Nell’est del paese, prima delle dimissioni di Philippot dal partito, Sophie Montel, vicinissima a Philippot e presidente del gruppo Fn nella regione Borgogna-Franca Contea, è stata rimossa dall’incarico su decisione di Marine Le Pen. Qualche settimana prima Montel era diventata la vice-presidente dell’associazione di Philippot, Les Patriotes.
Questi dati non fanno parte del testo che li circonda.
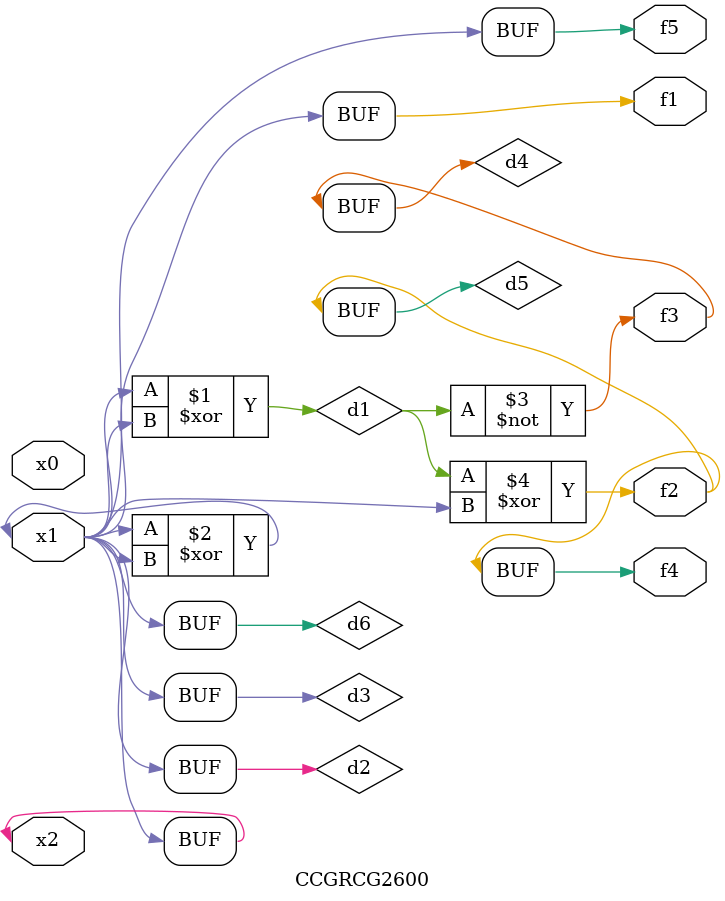
<source format=v>
module CCGRCG2600(
	input x0, x1, x2,
	output f1, f2, f3, f4, f5
);

	wire d1, d2, d3, d4, d5, d6;

	xor (d1, x1, x2);
	buf (d2, x1, x2);
	xor (d3, x1, x2);
	nor (d4, d1);
	xor (d5, d1, d2);
	buf (d6, d2, d3);
	assign f1 = d6;
	assign f2 = d5;
	assign f3 = d4;
	assign f4 = d5;
	assign f5 = d6;
endmodule

</source>
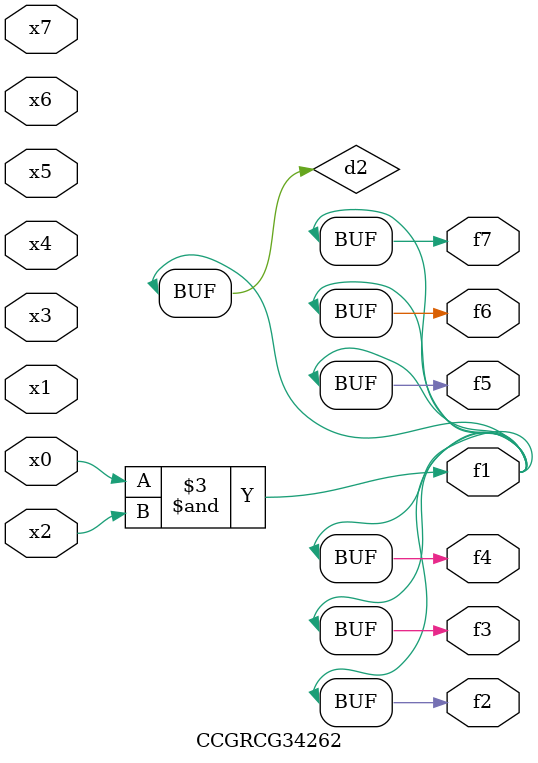
<source format=v>
module CCGRCG34262(
	input x0, x1, x2, x3, x4, x5, x6, x7,
	output f1, f2, f3, f4, f5, f6, f7
);

	wire d1, d2;

	nor (d1, x3, x6);
	and (d2, x0, x2);
	assign f1 = d2;
	assign f2 = d2;
	assign f3 = d2;
	assign f4 = d2;
	assign f5 = d2;
	assign f6 = d2;
	assign f7 = d2;
endmodule

</source>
Al contrario, altri hanno deciso di dimettersi per dare un segnale a Marine Le Pen. Come il sindaco di Cogolin, Marc-Etienne Lansade, una delle città conquistate dal Fn negli ultimi anni. Lansade ha lasciato il Fn in polemica con Marine Le Pen e in solidarietà con Marion Maréchal-Le Pen, oggetto di attacchi mediatici. Secondo Lansade
il programma del Front National sull’economia e sul sociale è troppo a sinistra, quasi delirante […] il partito è una macchina che raccoglie solo sconfitte.
Dietro quest’uscita c’è lo spettro di Marion. La sua rinuncia alla candidatura alle legislative ha lasciato il Fn in una situazione delicata. Con qualche impatto sugli iscritti meridionali del partito. E forse è ciò che la nipote di Marine voleva. Creare il clima adatto, riorganizzarsi, attendere che la zia sbagli qualcosa nella gestione del difficile equilibrio interno. E poi ritornare. Perché Marion Maréchal Le Pen non ha rinunciato alla vita politica. E a differenza di Philippot, può contare su proprie “divisioni”. Il sud l’appoggerebbe e il nonno, Jean-Marie Le Pen, qualche influenza la esercita ancora nel partito.

Marion Maréchal-Le Pen alla Manif pour Tous (2014)
Mentre l’ala sinistra del partito sembra per ora essere uscita di scena, Marine al momento è in salvo. Anche se gli avversari di Philippot non dimenticheranno che la “linea Philippot” è stata la “linea Marine Le Pen” in tutti questi anni.
E molti immaginano già lo scontro futuro tra zia e nipote. Un partito che sostituirà al conflitto tra padre e figlia quello tra zia e nipote. Un partito che adora le faide familiari.
Il prossimo sarà certamente un congresso di cambiamento.